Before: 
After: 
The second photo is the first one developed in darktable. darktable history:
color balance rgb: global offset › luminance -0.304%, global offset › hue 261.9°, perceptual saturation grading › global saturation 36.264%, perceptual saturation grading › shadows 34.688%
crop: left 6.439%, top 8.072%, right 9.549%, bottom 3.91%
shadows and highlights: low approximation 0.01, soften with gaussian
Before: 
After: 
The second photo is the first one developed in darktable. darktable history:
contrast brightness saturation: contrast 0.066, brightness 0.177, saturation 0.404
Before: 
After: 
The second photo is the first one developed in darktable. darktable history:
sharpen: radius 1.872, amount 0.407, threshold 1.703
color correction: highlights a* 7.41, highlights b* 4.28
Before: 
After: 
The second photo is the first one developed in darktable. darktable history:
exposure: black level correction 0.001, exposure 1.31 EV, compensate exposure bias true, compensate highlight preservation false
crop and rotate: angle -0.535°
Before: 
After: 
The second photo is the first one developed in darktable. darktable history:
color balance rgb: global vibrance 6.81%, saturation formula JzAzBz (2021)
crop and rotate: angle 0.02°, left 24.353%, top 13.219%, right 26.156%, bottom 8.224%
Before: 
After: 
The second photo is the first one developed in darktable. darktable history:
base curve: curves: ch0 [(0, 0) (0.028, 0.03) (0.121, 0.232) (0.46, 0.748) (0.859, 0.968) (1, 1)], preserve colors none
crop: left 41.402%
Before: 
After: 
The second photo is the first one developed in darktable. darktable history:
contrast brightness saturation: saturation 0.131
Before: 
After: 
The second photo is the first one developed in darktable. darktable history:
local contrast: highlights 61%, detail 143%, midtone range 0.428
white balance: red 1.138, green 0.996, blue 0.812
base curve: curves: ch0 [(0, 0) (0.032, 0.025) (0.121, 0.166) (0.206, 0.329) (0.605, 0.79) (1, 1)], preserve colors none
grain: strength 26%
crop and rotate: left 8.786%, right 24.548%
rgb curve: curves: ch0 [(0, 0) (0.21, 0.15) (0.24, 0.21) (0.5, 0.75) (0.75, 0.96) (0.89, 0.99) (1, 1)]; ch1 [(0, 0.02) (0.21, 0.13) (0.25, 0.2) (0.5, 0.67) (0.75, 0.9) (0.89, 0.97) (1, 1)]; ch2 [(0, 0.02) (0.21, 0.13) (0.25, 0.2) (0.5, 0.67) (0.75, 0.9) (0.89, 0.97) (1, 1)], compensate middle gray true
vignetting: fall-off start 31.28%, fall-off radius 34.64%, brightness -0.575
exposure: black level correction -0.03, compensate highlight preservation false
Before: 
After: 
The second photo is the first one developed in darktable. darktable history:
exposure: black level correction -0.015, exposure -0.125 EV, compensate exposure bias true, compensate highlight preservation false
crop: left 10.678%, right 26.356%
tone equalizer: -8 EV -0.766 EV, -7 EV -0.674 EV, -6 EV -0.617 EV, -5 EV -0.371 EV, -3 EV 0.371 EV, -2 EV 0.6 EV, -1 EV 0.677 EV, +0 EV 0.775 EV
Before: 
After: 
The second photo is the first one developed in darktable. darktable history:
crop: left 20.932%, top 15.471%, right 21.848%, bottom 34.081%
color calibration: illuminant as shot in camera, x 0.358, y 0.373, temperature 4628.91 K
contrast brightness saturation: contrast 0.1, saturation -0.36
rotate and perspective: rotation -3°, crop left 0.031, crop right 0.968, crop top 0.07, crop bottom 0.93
....
Can you return, word for word, the listing above from its first line up to and including the line with "color balance rgb: global offset"?

Before: 
After: 
The second photo is the first one developed in darktable. darktable history:
color balance rgb: global offset › luminance -0.304%, global offset › hue 261.9°, perceptual saturation grading › global saturation 36.264%, perceptual saturation grading › shadows 34.688%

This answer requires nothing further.